Agrusti “Consorzio Ponterosso fa del rispetto ecologico la propria religione”

FVG – Intervenendo al convegno I Consorzi industriali verso la transizione ecologica in corso alla LEF, il Presidente di Confindustria Alto Adriatico, Michelangelo Agrusti, facendo un parallelo con la distruzione dell’acciaieria Azovstal, ha ricordato come «in Italia abbiamo assistito al bombardamento della seconda più grande acciaieria del Continente, l’Ilva di Taranto, non certo fatto a colpi di cannone ma di carte bollate ad opera di fondamentalisti ambientalisti e di una magistratura militante che più volte si è scontrata con i decreti del Governo che, al contrario voleva tenerla aperta.

Essa forniva tutta l’industria italiana. Esportavamo acciaio di qualità, di cui ora siamo grandi importatori, soprattutto da Mariupol, che non esiste più. E prima che il Governo lo impedisse, abbiamo esportato rottame, una miniera per noi… elementi che fanno riflettere sullo stato del nostro Paese proprio in relazione a quella che il Presidente Fedriga (presente all’incontro e intervenuto prima di Agrusti) definiva sostenibilità a tutto tondo».

Per Agrusti la visione ideologica in Italia è stata più forte che altrove «perché spesso basata su dati ascientifici; è il Paese che prima di altri – ha aggiunto – ha sperimentato la teoria dell’uno vale uno, dove uno scienziato vale come il primo che passa per strada; Confindustria riteneva l’Ilva strategica per lo sviluppo industriale presente e futuro dell’Italia, soprattutto sulla base di uno studio epidemiologico elaborato da Diego Serraino del CRO di Aviano, scienziato di riferimento a livello nazionale che dimostrò in modo inoppugnabile che l’indice delle malattie tumorali nell’area più delicata era identico a quello nazionale.
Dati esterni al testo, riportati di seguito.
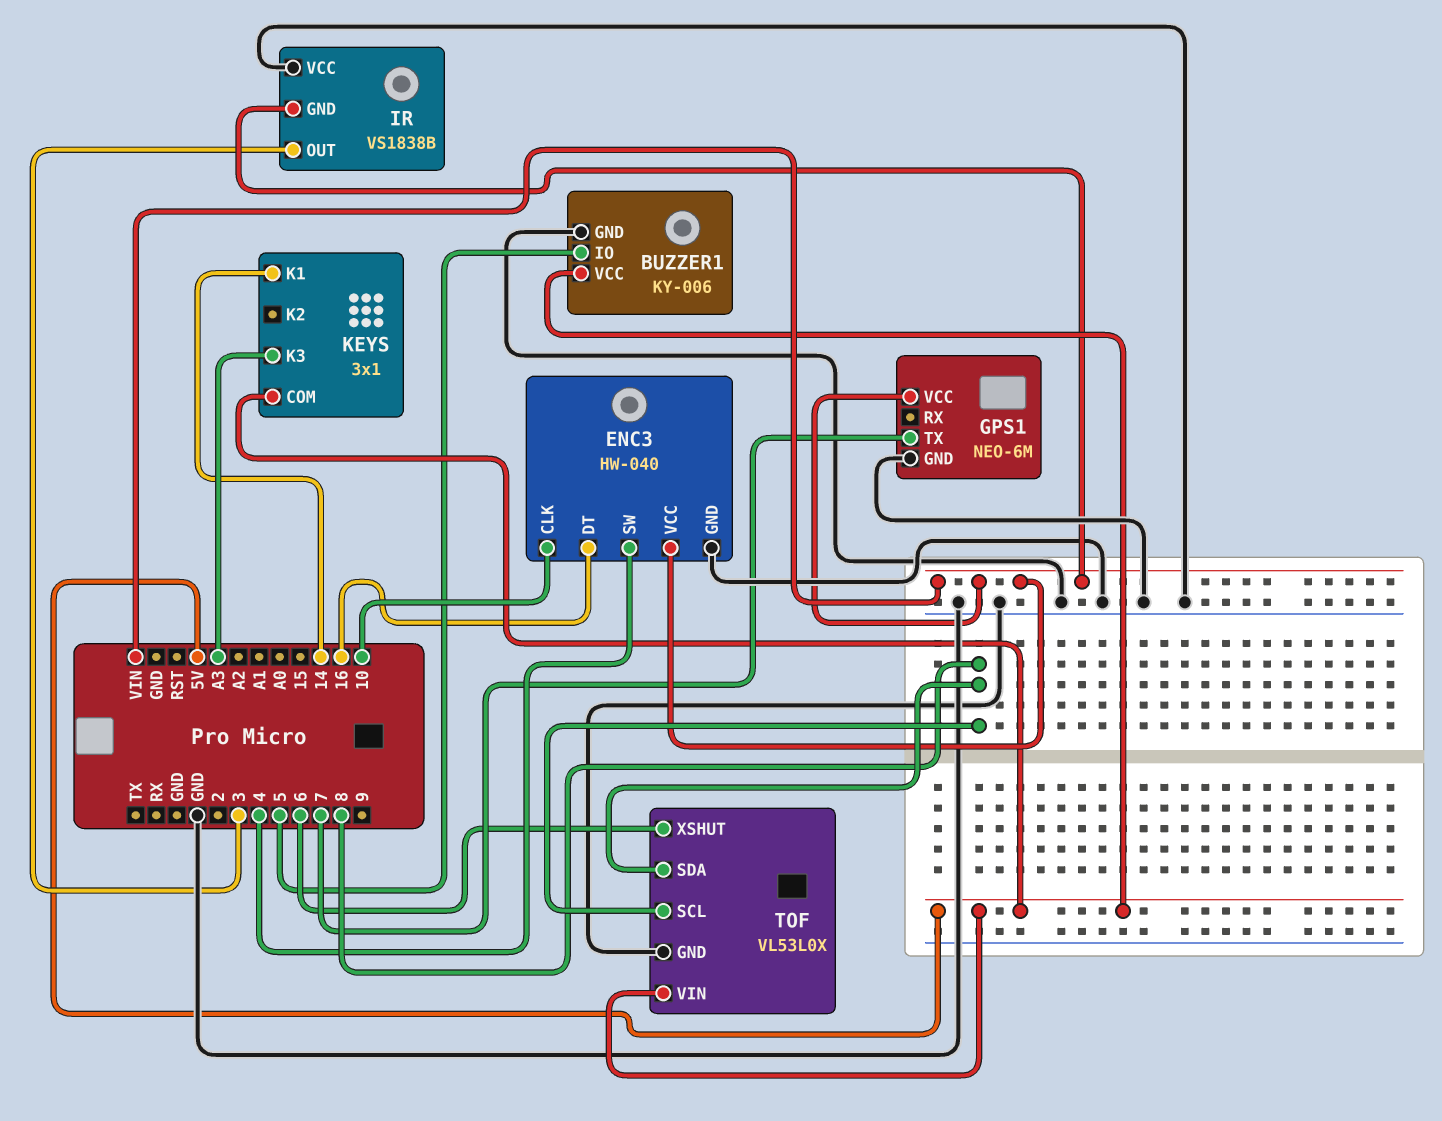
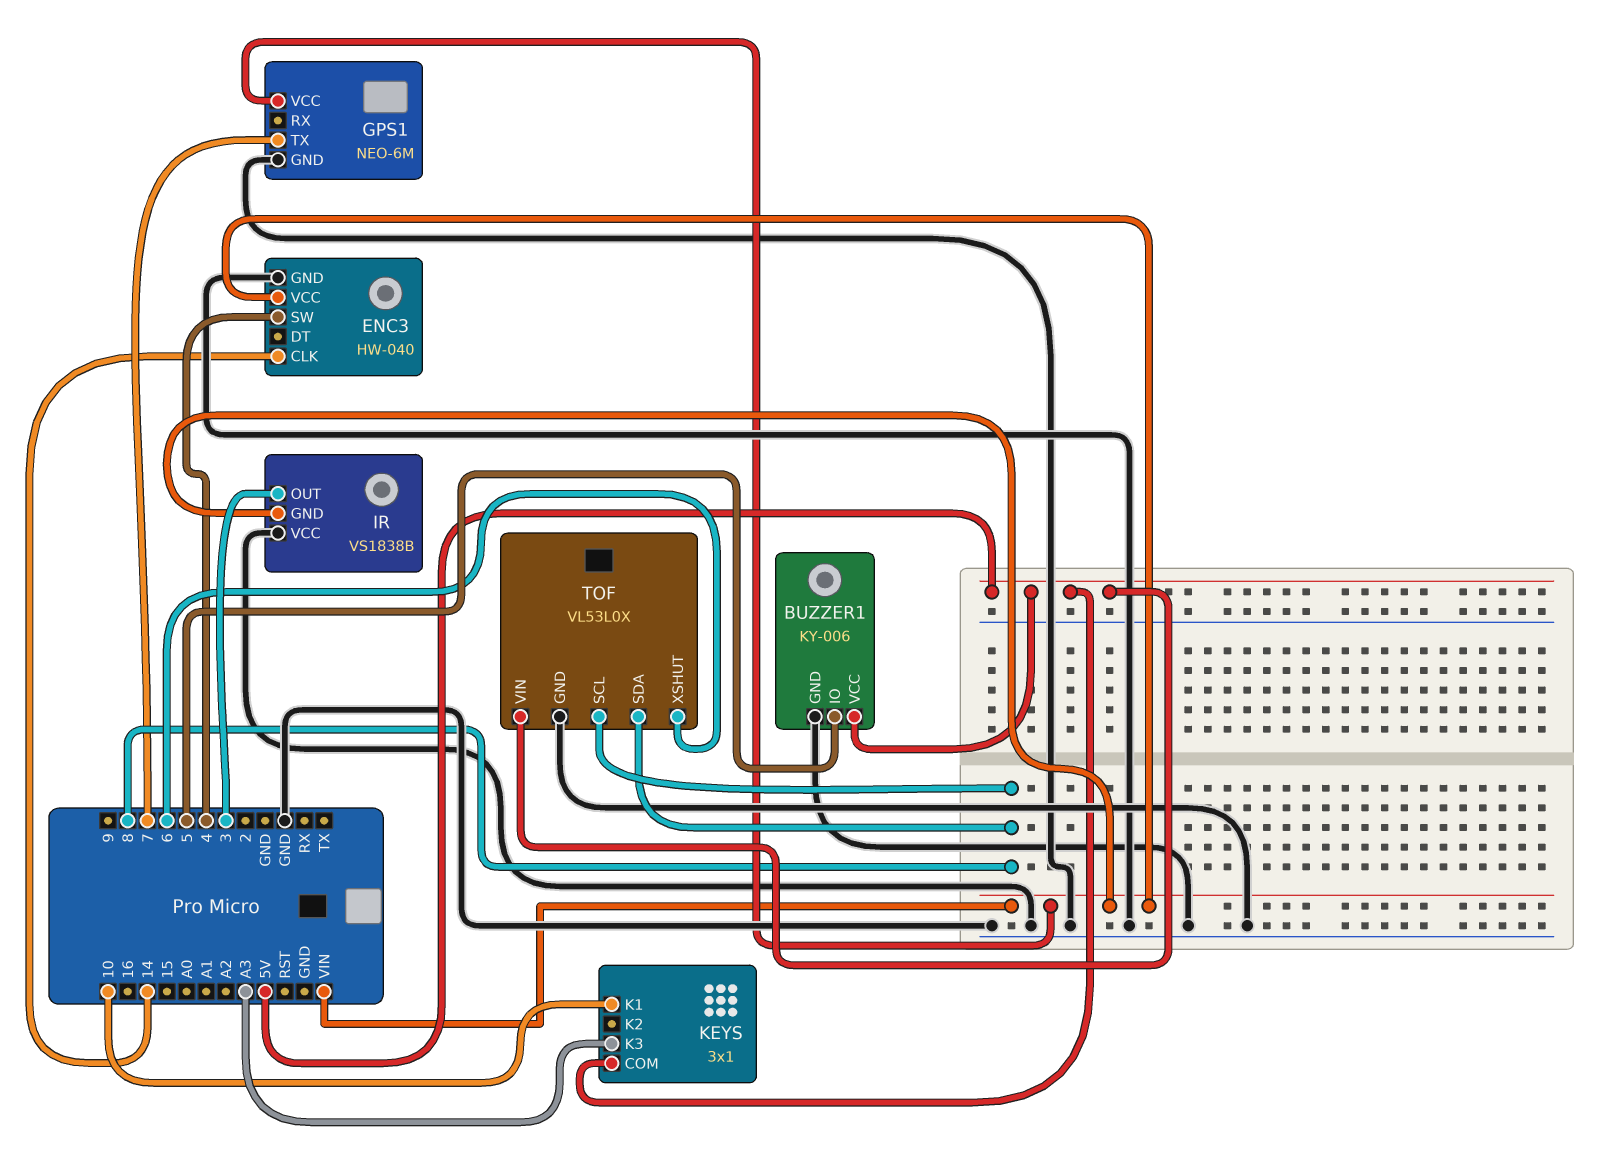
ENC3 pin CLK: 10 -> 14
ENC3 pin DT: 16 -> none
KEYS pin K1: 14 -> 10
Valevano di più, però, le signore urlanti alla tv che dicevano che quella era la fabbrica della morte… Ed è stata chiusa».
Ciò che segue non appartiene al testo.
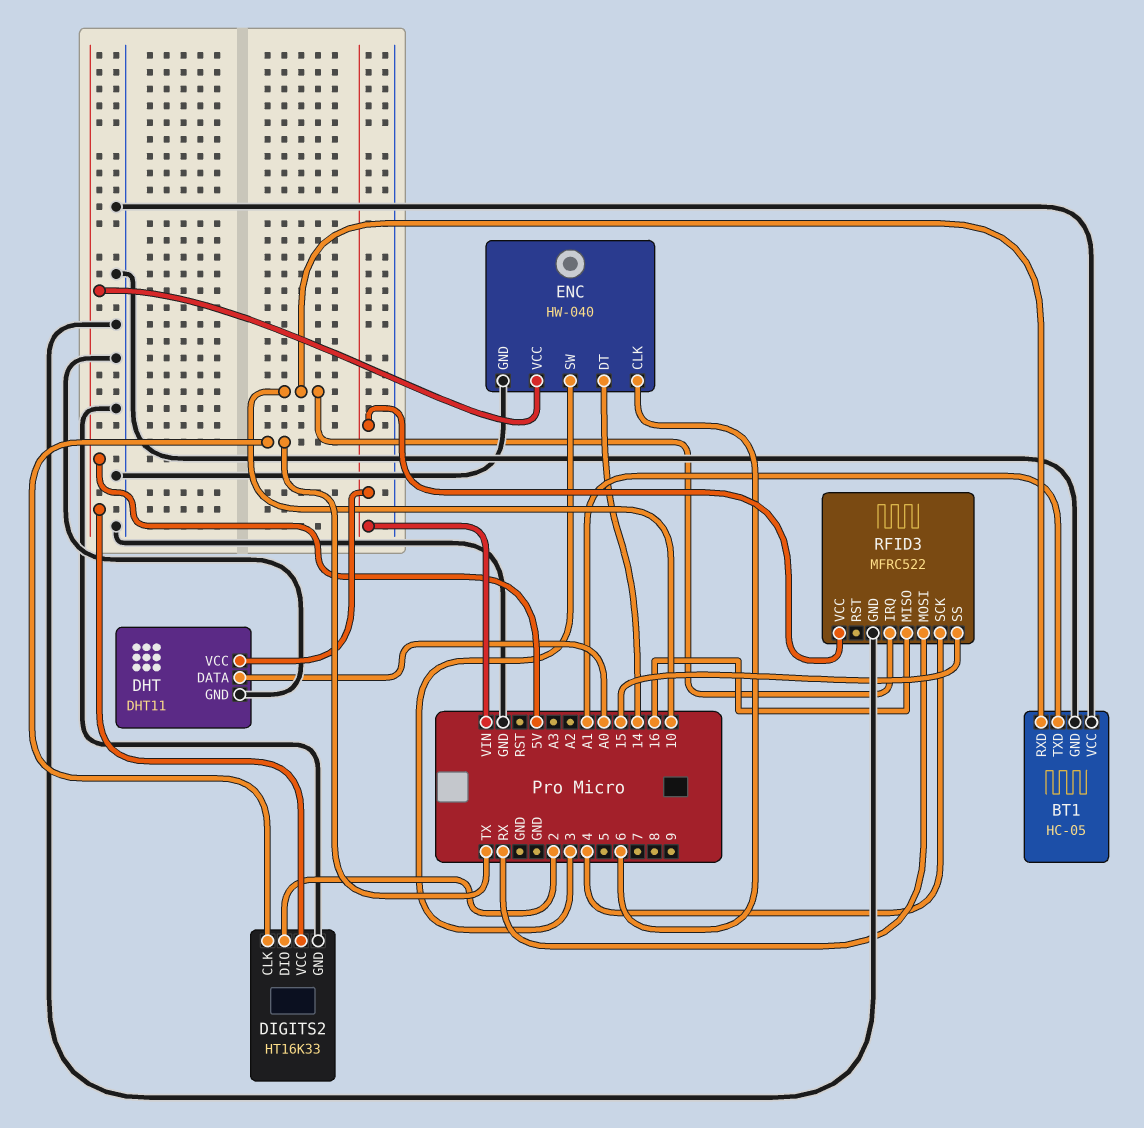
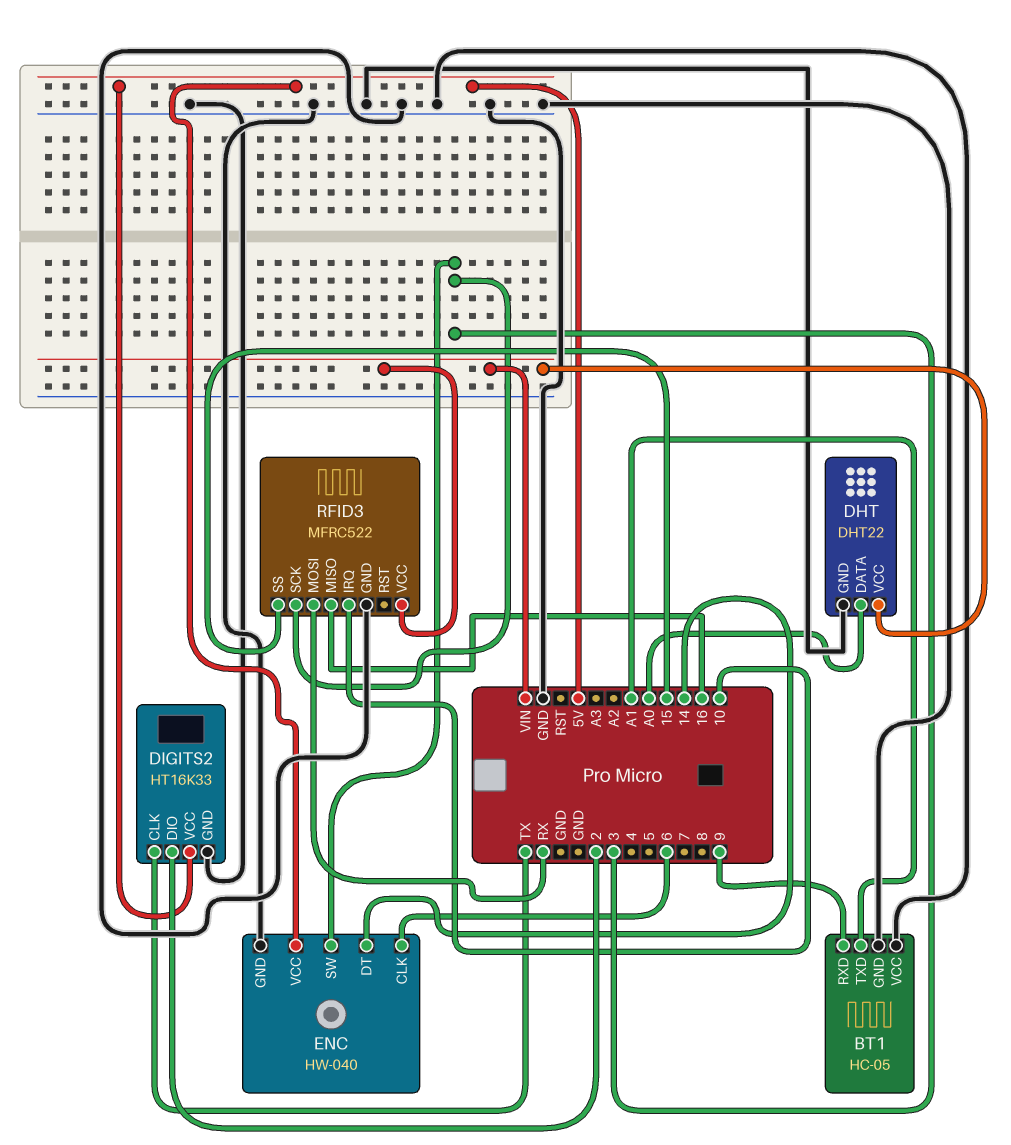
BT1 pin RXD: 10 -> 9
DHT: DHT11 -> DHT22
RFID3 pin SCK: 4 -> 3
Più vicino a noi l’esempio del Consorzio Industriale Ponterosso «che ha fatto del green la sua religione; nonostante questo, però, per mesi la narrazione dei Comitati è stata che questa era una zona inquinatissima da frequentare non con le mascherine per proteggersi dal Covid, ma con quelle antigas.
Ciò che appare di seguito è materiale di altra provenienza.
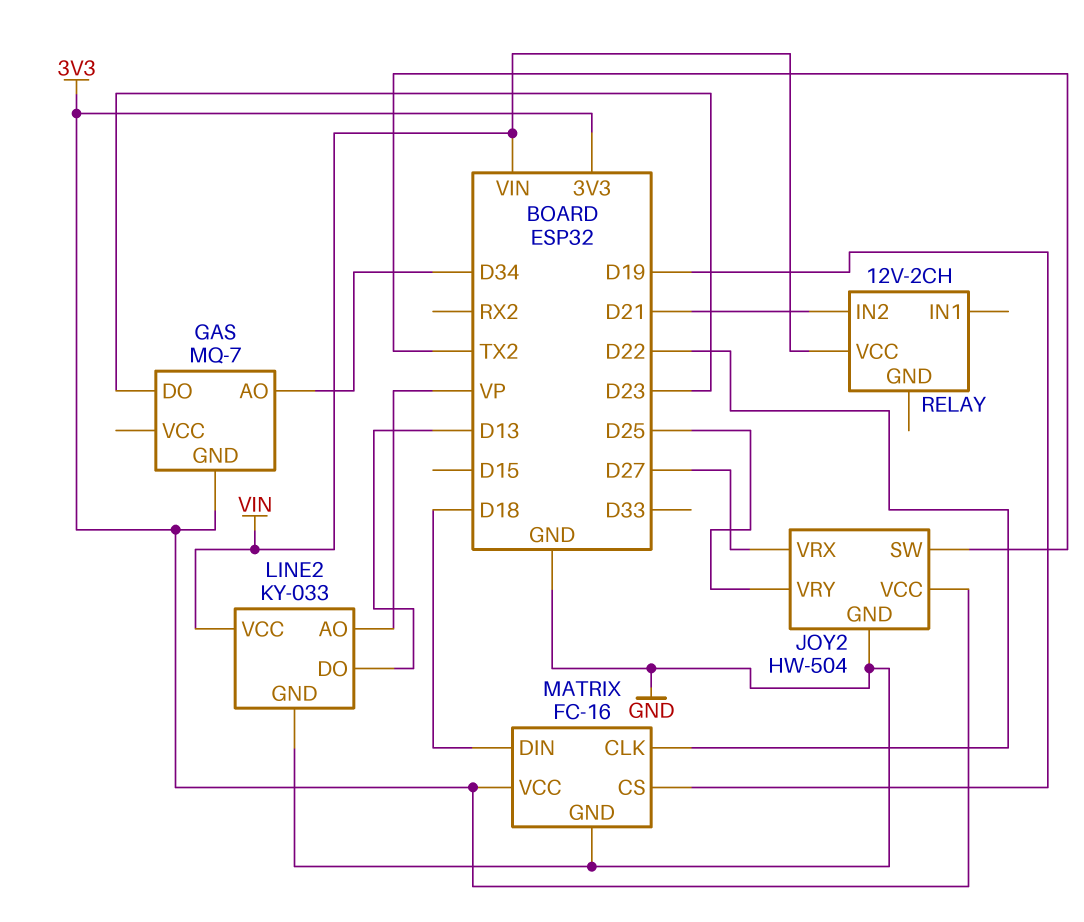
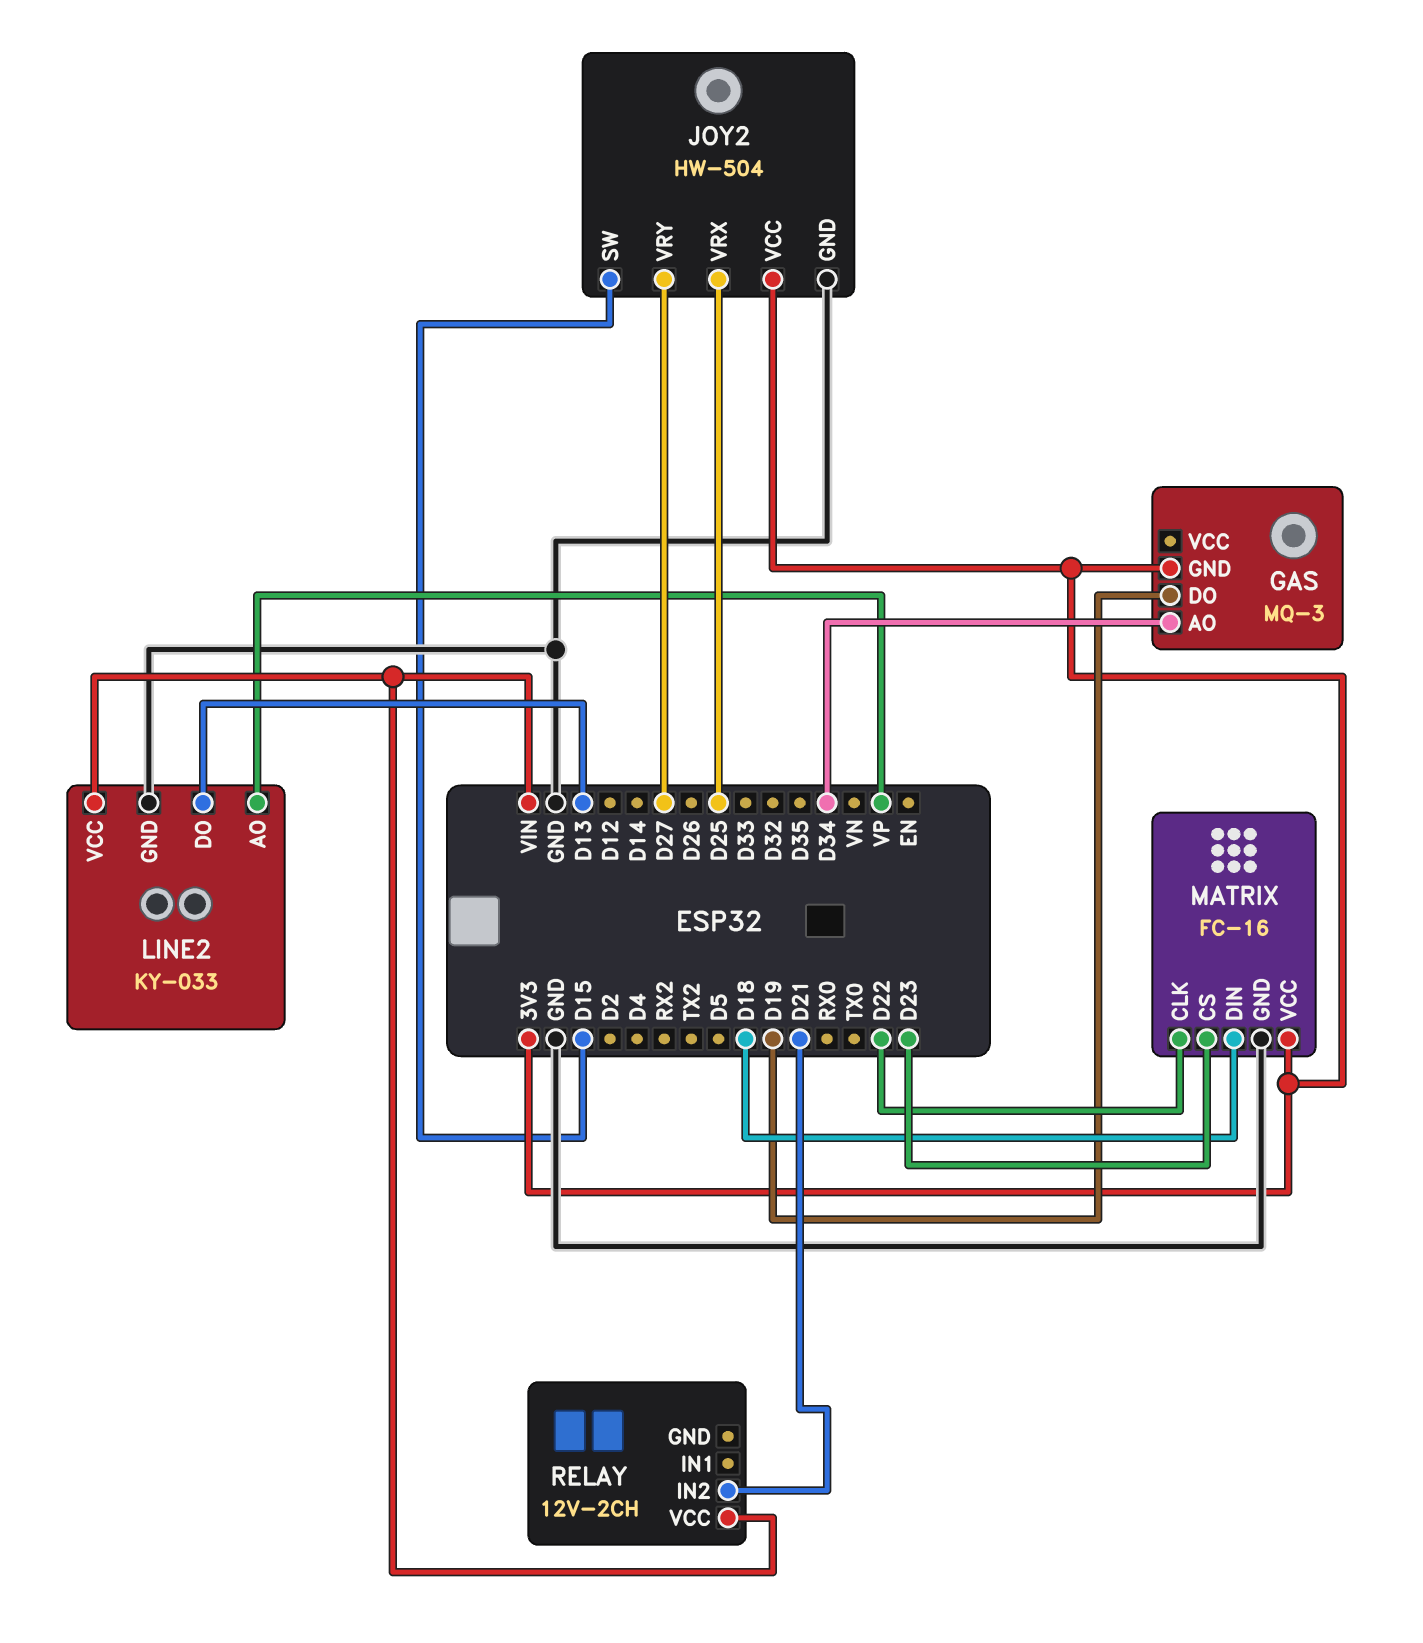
GAS: MQ-7 -> MQ-3
GAS pin DO: D23 -> D19
JOY2 pin SW: TX2 -> D15
JOY2 pin VRX: D27 -> D25
JOY2 pin VRY: D25 -> D27
MATRIX pin CS: D19 -> D23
Qui, al contrario, la cura dell’ambiente è stata paranoica, abbiamo creato tutte le condizioni perché si potesse produrre in salute e sicurezza perché questo è il nostro obiettivo. Nella consapevolezza che le fabbriche sono fabbriche e le attività umane lasciano sempre una traccia; l’importante è creare un compromesso virtuoso tra la nostra presenza e una difesa sostanziale, ragionevole dell’habitat grazie alle innovazioni che scienza e ricerca applicata ci mettono a disposizione».

La strategia, per il Presidente di Confindustria Alto Adriatico, che ha riferito anche di un recente incontro con il ministro Cingolani da cui è emerso che se in Italia venissero realizzati termovalorizzatori in rapporto alla quantità di rifiuti prodotti si potrebbero produrre 19 miliardi di metri cubi equivalente-gas, è all’evidenza: «Saremo in grado, oggi, anche qui, di dare un esempio sostanziale su come gestire la transizione offrendo gratuitamente energia alle nostre imprese e abbattendo le bollette dei cittadini di questa zona.

Se facessimo qui il fotovoltaico, se facessimo qui cogenerazione, potremmo produrre energia elettrica in grande quantità. Ma dobbiamo tenere in conto che anche qui ci scontreremo col comitatino. Non è un caso che per realizzare la variante di valico sulla A1 ci siano voluti vent’anni. Con annessi e connessi. E poi ci si domanda perché le opere, al di là dell’orografia del Paese, in Italia costino dieci volte di più che farle in Germania e in Francia».

Anche in ragione di ciò Agrusti, rivolgendosi a Fedriga, ha chiesto la realizzazione delle infrastrutture fondamentali «perché – ha concluso – viviamo di risorse scarse e anche quelle del Pnrr, molte delle quali a debito, termineranno. Vanno canalizzate sui tre, quattro assi portanti che ci consentano di guardare al futuro con un moderato ottimismo».